Once the free chlorine has done its work, it is no longer free chlorine — it is converted to combined chlorine, or chloramines. To remember what combined chlorine is, think that once free chlorine COMBINES with a contaminant, it converts to COMBINED chlorine.
Combined chlorine doesn’t do anything but sit around and give off that chlorine smell people complain of, and it can cause itchy skin, burning eyes and decreased sanitizer efficacy. When you walk into a public pool and smell the chlorine or feel your eyes burn and think, “Wow, they have a lot of chlorine in the water,” the opposite is true. They have a lot of used-up (combined) chlorine in the water doing nothing. Do not confuse chlorine odors with an excess of chlorine. A properly maintained spa will not have any combined chlorine and regardless of how high the free chlorine reading may be, won’t smell at all like chlorine.
Total chlorine
Total chlorine is the sum of combined chlorine and free chlorine. We teach people to remember this as TOTAL chlorine being the TOTAL of combined and free chlorine.

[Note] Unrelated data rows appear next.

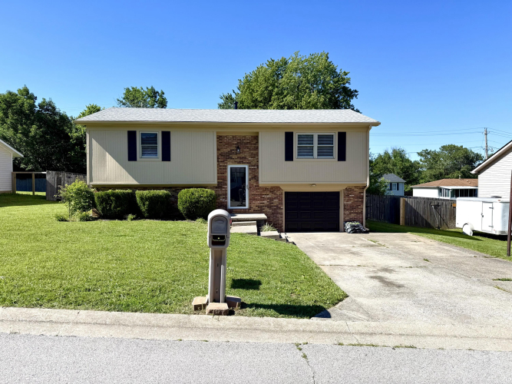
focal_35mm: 24
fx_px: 355
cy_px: 192
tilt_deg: +0.2
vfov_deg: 56.8
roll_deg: +0.4
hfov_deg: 71.6
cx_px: 256
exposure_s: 1/3953
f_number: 1.78
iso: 80
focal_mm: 6.76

Customers, and a few in the industry, get confused and believe total chlorine is an important reading — and it can be — but on its own, it doesn’t tell you anything. You need to subtract the free chlorine reading from it to determine the combined chlorine level. To demonstrate, here are a few sample readings and calculations, all showing total chlorine as 10 ppm:
Total chlorine | 10 ppm |
Minus free chlorine | – 0 ppm |
Equals combined total chlorine | 10 ppm |
Total chlorine | 10 ppm |
Minus free chlorine | – 10 ppm |
Equals combined total chlorine | 0 ppm |
Total chlorine | 10 ppm |
Minus free chlorine | – 6 ppm |
Equals combined total chlorine | 4 ppm |
Removing combined chlorine
Using chlorine will create combined chlorine, which can be harmful.
To remove combined chlorine, you need to add an oxidizing agent to the water in a large enough dose to break down the combined chlorine. Oxidizing agents include chlorine or nonchlorine shock.
Ideally, total chlorine should equal free chlorine, which means you have no combined chlorine. Our industry has varying recommendations as to how much combined chlorine should be present to necessitate shocking, with ranges from 0.2 to 0.75 ppm.
Many test strips don’t allow a customer to calculate combined chlorine, in which case recommending a weekly shock, and/or shocking if your client can detect chlorine odors, is a good practice.